Moreover, once the prohibition on active assisted suicide is undermined, the prohibition on the active, intentional termination of life is in turn weakened. What is the moral difference between intentionally and actively assisting suicide and intentionally and actively terminating life?

In this case, as in previous cases addressing the right to refuse treatment, the judge did indeed state the right in terms which appear sufficiently broad to include a right even suicidally to refuse treatment. The judge cited earlier cases which have asserted that competent adults have an “absolute” right to refuse treatment, for any reason or none. The judge nowhere denied that this “absolute” right extends to suicidal refusals.

She did, however, cite a passage from the speech of Lord Goff in the Tony Bland case. There, Lord Goff said that where a competent patient refuses life support there is no question of the patient having committed suicide nor therefore of the doctor having assisted the patient to commit suicide.2 With respect, why not? Surely it all depends on the patient’s intention in refusing life support and the doctor’s intention in withdrawing it. If the patient refuses life support precisely with the intention of ending his or her own life, why is this not suicide? And if the doctor’s purpose in switching off the life support is precisely to assist the patient to commit suicide, why is this not assisted suicide (if not murder)? It is unfortunate that these issues were not addressed by the judge in the case of Ms B. Was it sufficient to cite a passing comment by Lord Goff, and one evidently made without the benefit of any argument or authority on the point in question?
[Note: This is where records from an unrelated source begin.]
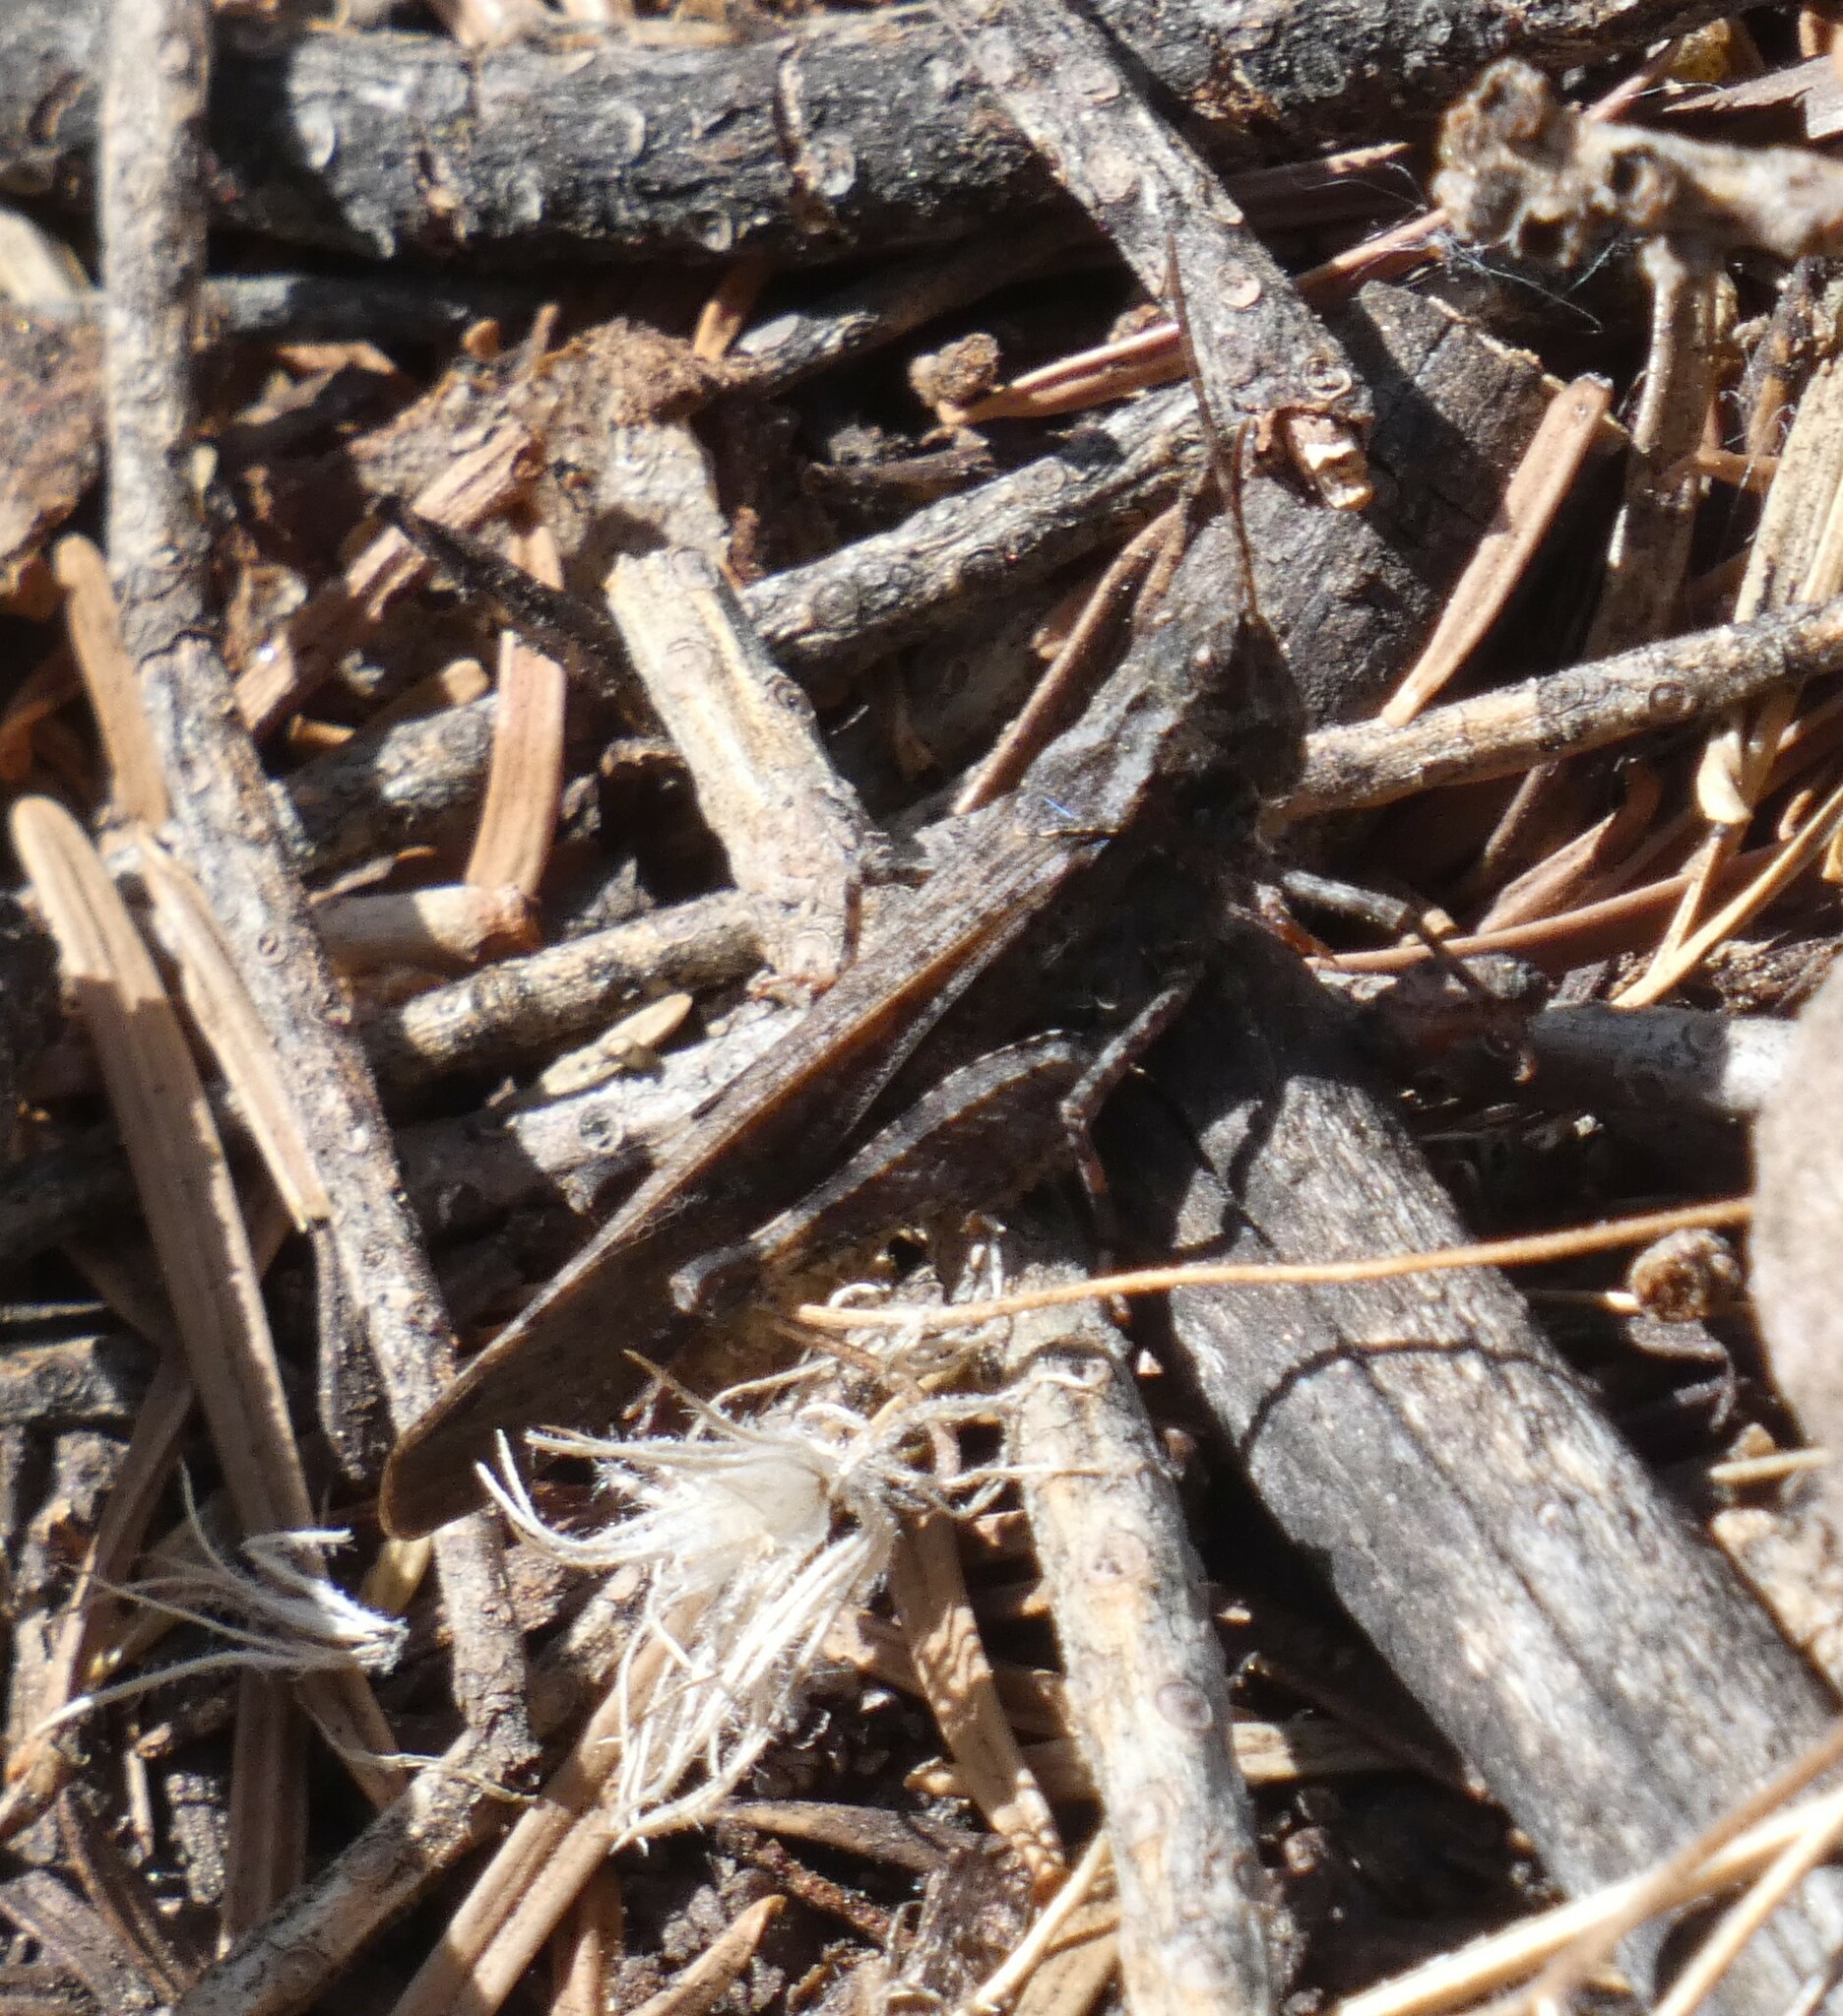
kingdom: Animalia
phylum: Arthropoda
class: Insecta
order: Orthoptera
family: Acrididae
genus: Trimerotropis
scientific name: Trimerotropis verruculata
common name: Crackling forest grasshopper
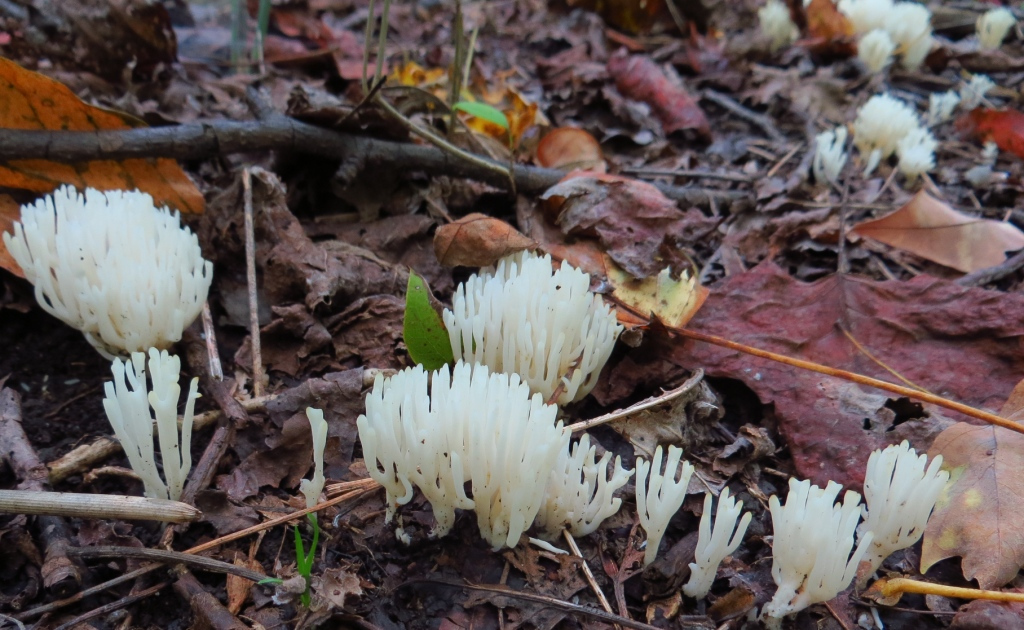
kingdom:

That the legal status of suicidal refusals was not discussed in the judgment is all the more surprising in view of the evidence suggesting that Ms B’s intention may have been suicidal, that is, not to put an end to a burdensome treatment, but to put an end to her own life. Ms B said: “I find the idea of living like this intolerable”; “I will not recover in any way. That is not acceptable to me”; “I cannot accept myself as disabled and dependent . . .. The totality of dependence is intolerable”.

Moreover, that the judge may have regarded Ms B’s refusal as suicidal and held that she had a right to commit suicide in this way is suggested by the judge’s observations that Ms B “valued the ventilator and her handicap as worse than being dead” and that: “One must allow for those as severely disabled as Ms B, for some of whom life in that condition may be worse than death. It is a question of values and . . . we have to try inadequately to put ourselves into the position of the gravely disabled person and respect the subjective character of experience”. Reflecting the fundamental principle of the sanctity or inviolability of life, the goal of the law has long been to discourage suicide, assisted suicide, and murder. Although suicide was decriminalised in 1961, this was in no way a condonation of suicide, much less recognition of a “right” to suicide, as the maintenance of the legal prohibition on assisted suicide confirmed. Yet in a line of recent cases,3 including Ms B’s, the courts have risked undermining the law’s goal of protecting life by upholding a right to refuse treatment which seems so broad as to include a right to commit suicide and to be assisted in suicide by having treatment withheld or withdrawn.

This is not to argue that the courts should always require doctors to override refusals of treatment which are suicidal. Nor is it to suggest that doctors who withdraw treatment which is suicidally refused necessarily do so with intent to assist suicide. It is, simply, to caution against judicial extension of the legitimate right to refuse futile or excessively burdensome treatments to include a right to commit suicide and assistance to do so. The right to refuse treatment should be regarded as a shield not as a sword. The courts should consistently hold that patients have no right to commit suicide by refusing treatment and that, whether or not doctors have a duty to prevent patients from committing suicide thereby, they certainly have a duty not intentionally to assist them.